The renewed interest in long-term space flight demands the development of next-generation POC modular diagnostics that are reusable and capable of diagnosing a wide variety of medical conditions. It also demands further research into the behavior of fluids in microgravity and a re-thinking of how to manipulate fluids in such an environment. For example, recent advances in paper fluidics-based diagnostics provides a possible approach for performing assays in microgravity environment (Martinez et al., 2010). In addition, more research is needed on the long-term effects of space on human physiology. As these fundamental studies improve our understanding of the effect of microgravity on human health, new POC diagnostics can be developed to monitor the vital physiological parameters to maintain optimal health for astronauts.

Even though doping testing continues to rely on traditional lab-scale technology such as mass spectrometry, a portable POC diagnostic could be valuable in testing athletes during a competition. Continued advances in miniaturization will produce portable mass spectrometry systems that could meet this need. Indeed, portable mass spectrometers are already commercially available for military and first-responder applications (e.g., the M908 from 908 Devices, Boston, MA) and adapting these devices to non-emergency applications would be straightforward. Simpler tests, such as amplified immunoassays, have the potential to address the need for a POC test for traumatic brain injury; however, the clinical information is first required to determine which biomarkers are most appropriate to measure.

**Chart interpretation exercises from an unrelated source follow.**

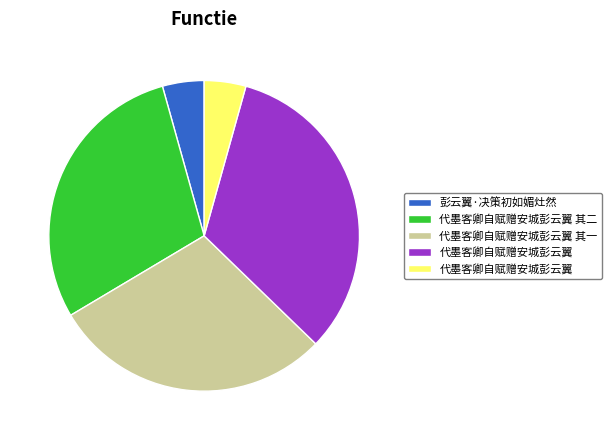

Count the number of slices in the pie.

5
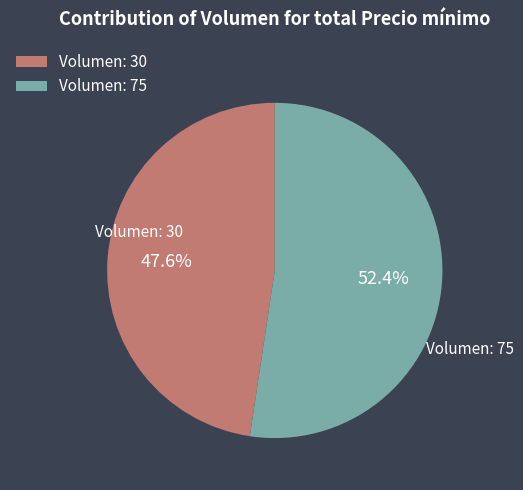

Count the number of slices in the pie.

2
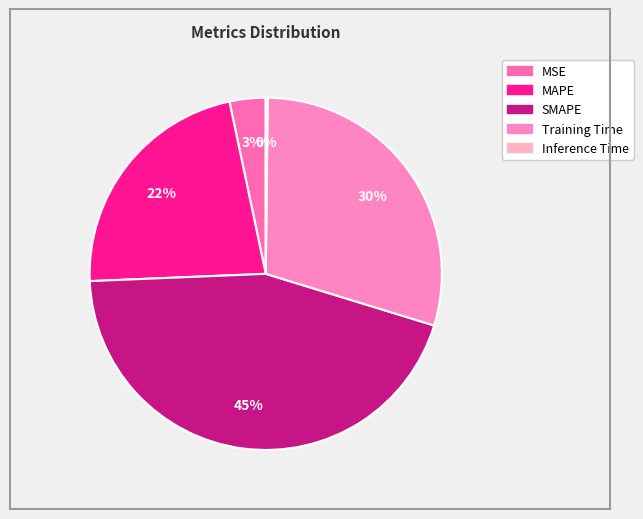

Combined, do MSE and Inference Time account for over 50%?

No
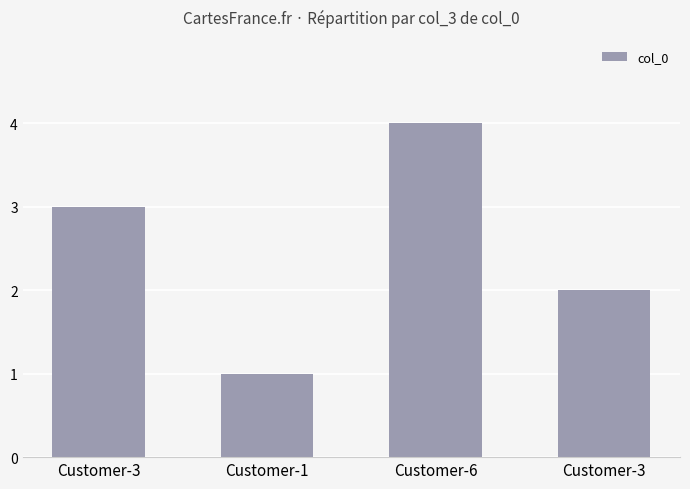

Reading left to right, transcribe all the data shown in this chart.

3	1	4	2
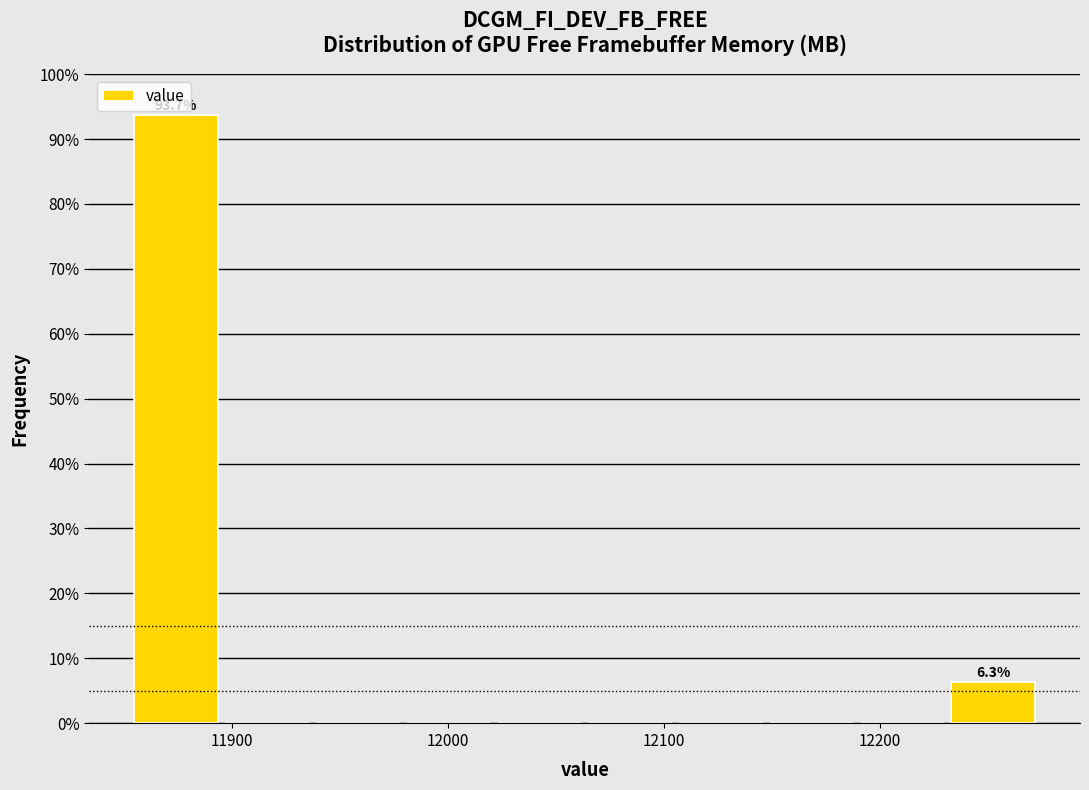

Over which range of the x-axis is the bar tallest?

11855 to 11897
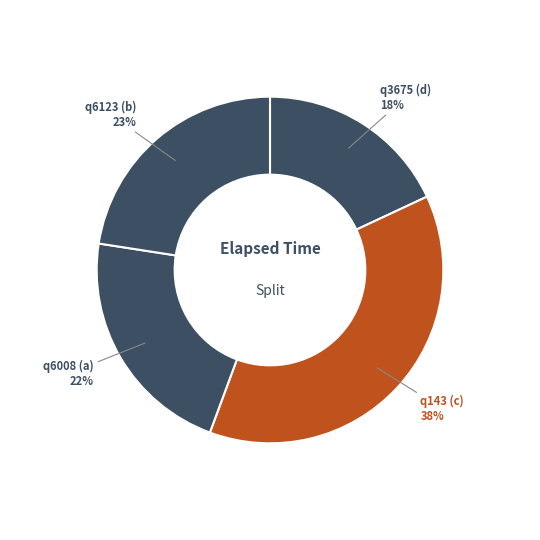

Which slice is the smallest?

q3675 (d)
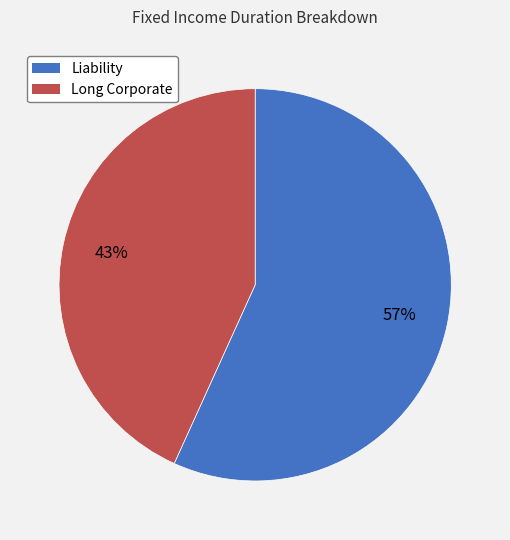

Is the sum of Long Corporate and Liability greater than half?

Yes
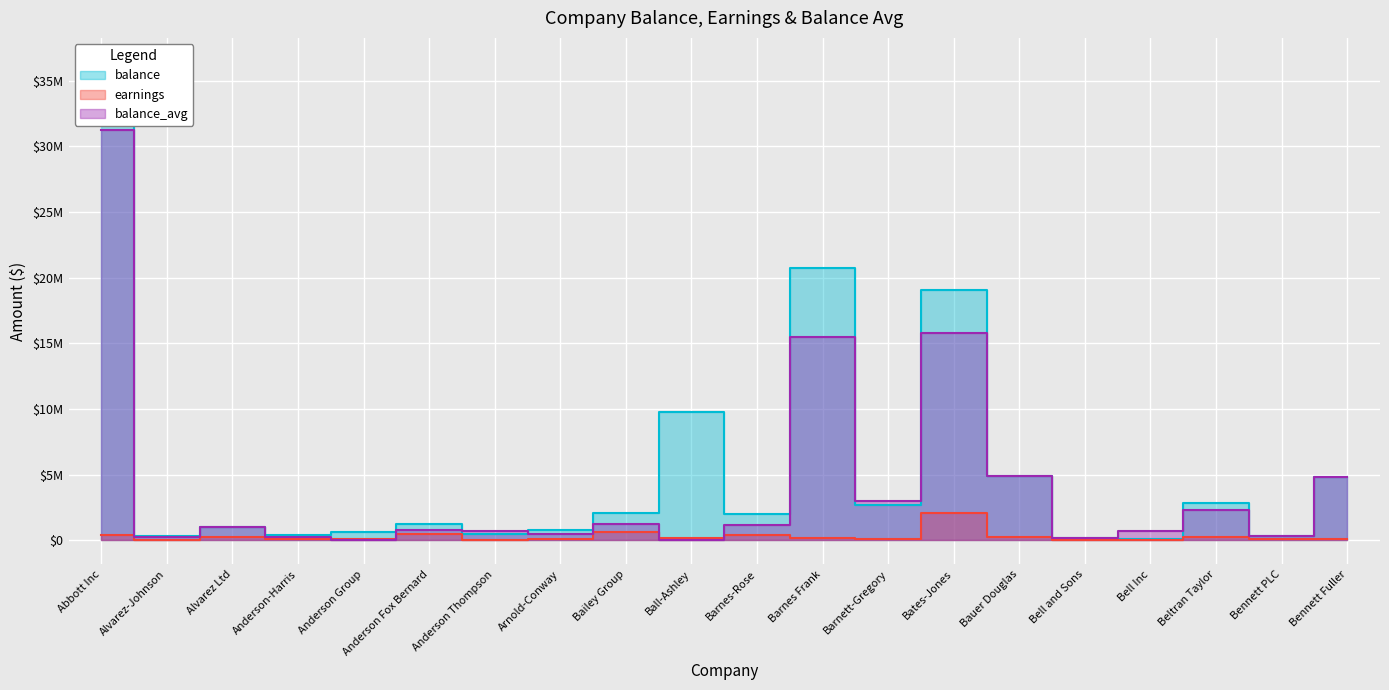

Which series changed the most between Anderson-Harris and Barnes Frank?

balance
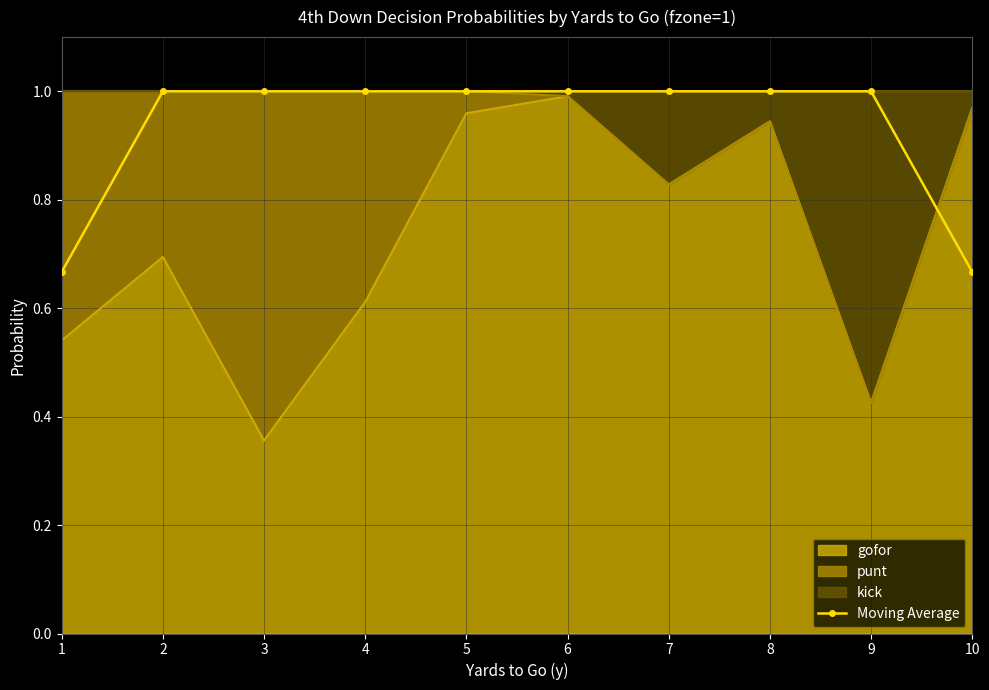

Rank the categories by value from highest to lowest.

2, 3, 4, 5, 6, 7, 8, 9, 1, 10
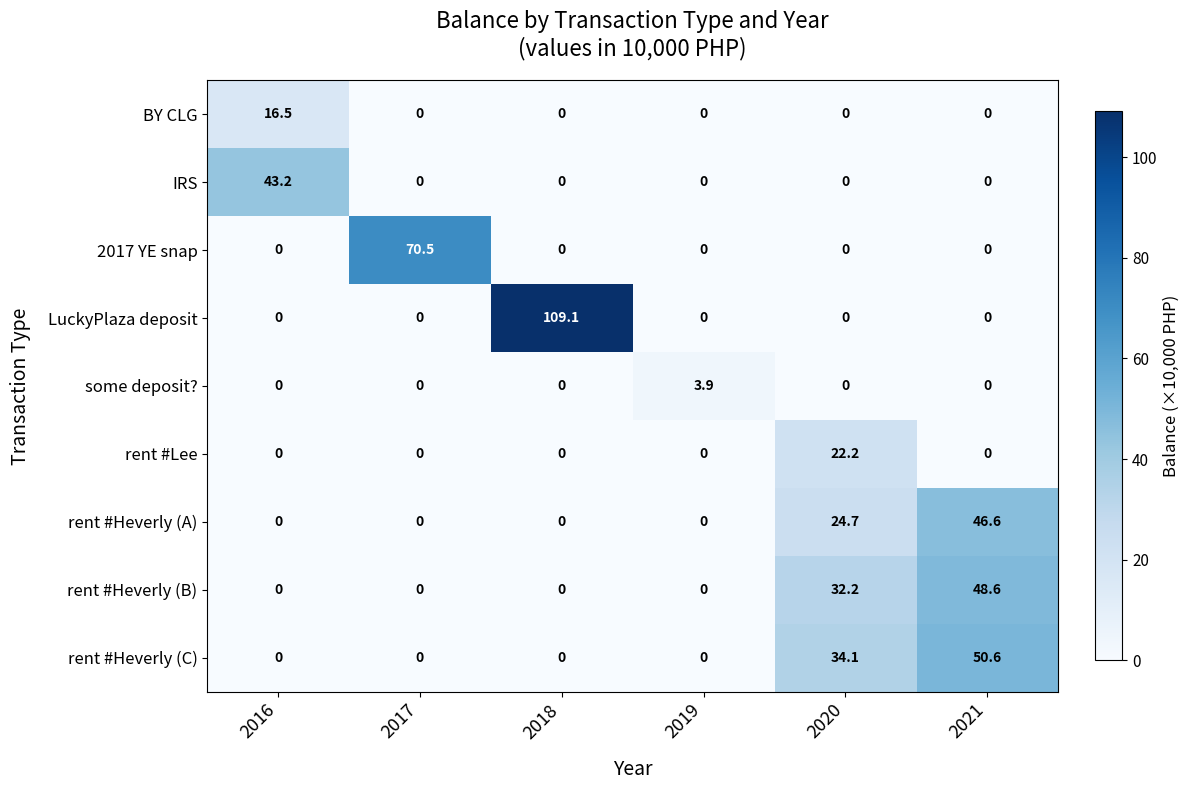

What is the maximum value shown in the chart?

109.1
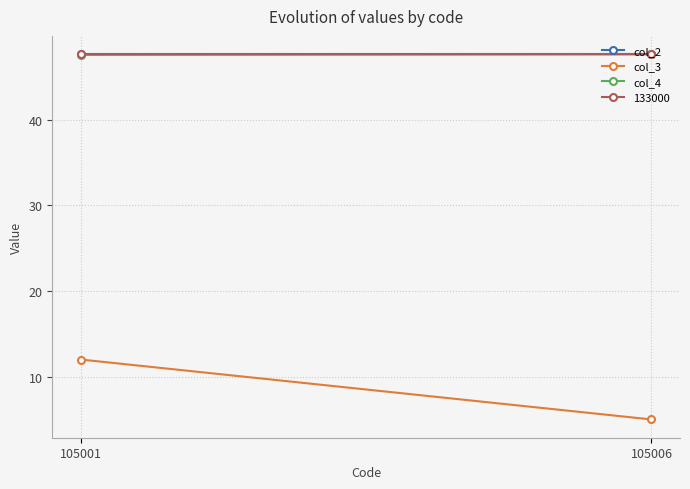

What is the average value of the col_2 series?

47.7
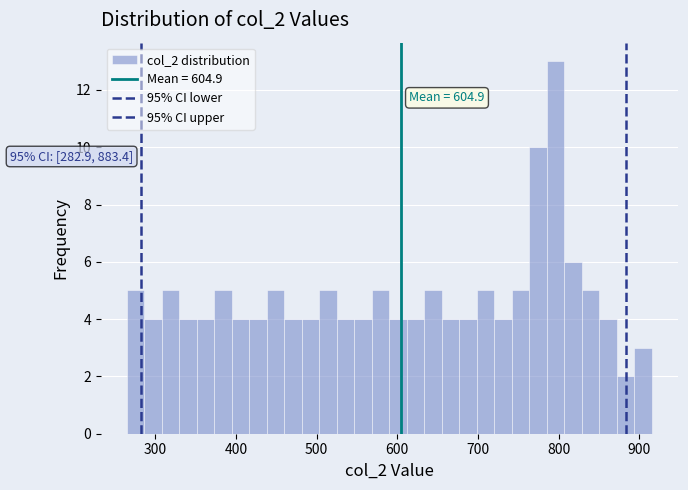

Around what value on the x-axis is the tallest bar? Give the approximate position of its centre, as read against the axis.

800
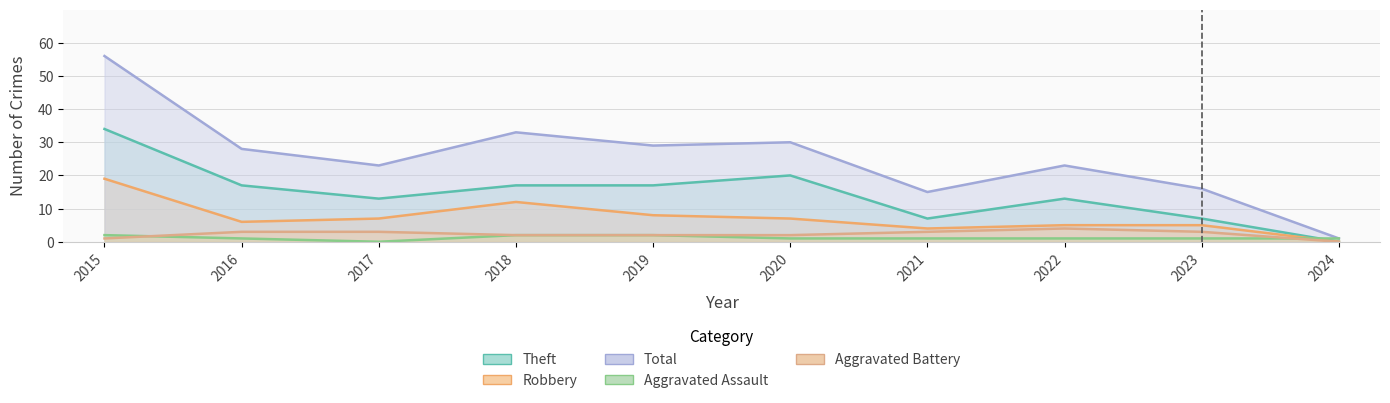

What are all the series names shown in the legend?

Aggravated Assault, Aggravated Battery, Robbery, Theft, Total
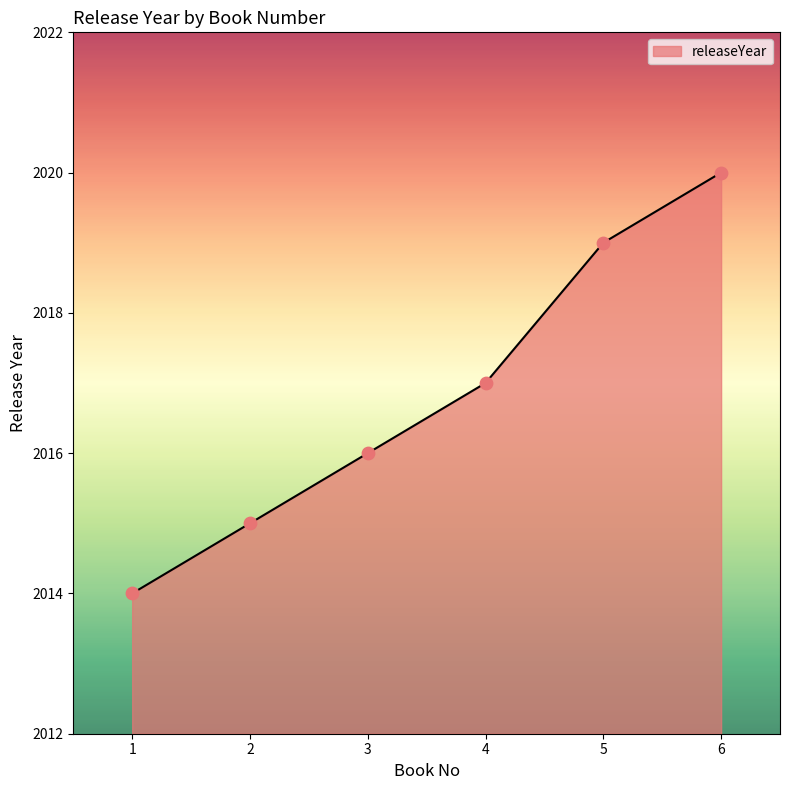

Between 5 and 1, which is larger?

5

Lastly, emergency and operating room medicine will continue to evolve. To date the development of these POC tests has been rather haphazard—a clinician, scientist or engineer realizes a particular need and formulates an approach to address that need. A comprehensive analysis of what POC diagnostics would most expedite patient care in the ED could focus corporate attention on adapting existing clinical laboratory tests to simple, single-use formats to solve problems that are high impact, even if not high profile. Tests in the operating room currently focus on monitoring the impact of anesthesia and general physical parameters. As pharmacoengineering produces new approaches for drug delivery in concert with surgical procedures, biochemical monitors during surgery must become more sophisticated. Keeping the devices used to perform such assays as simple as possible is essential to their use.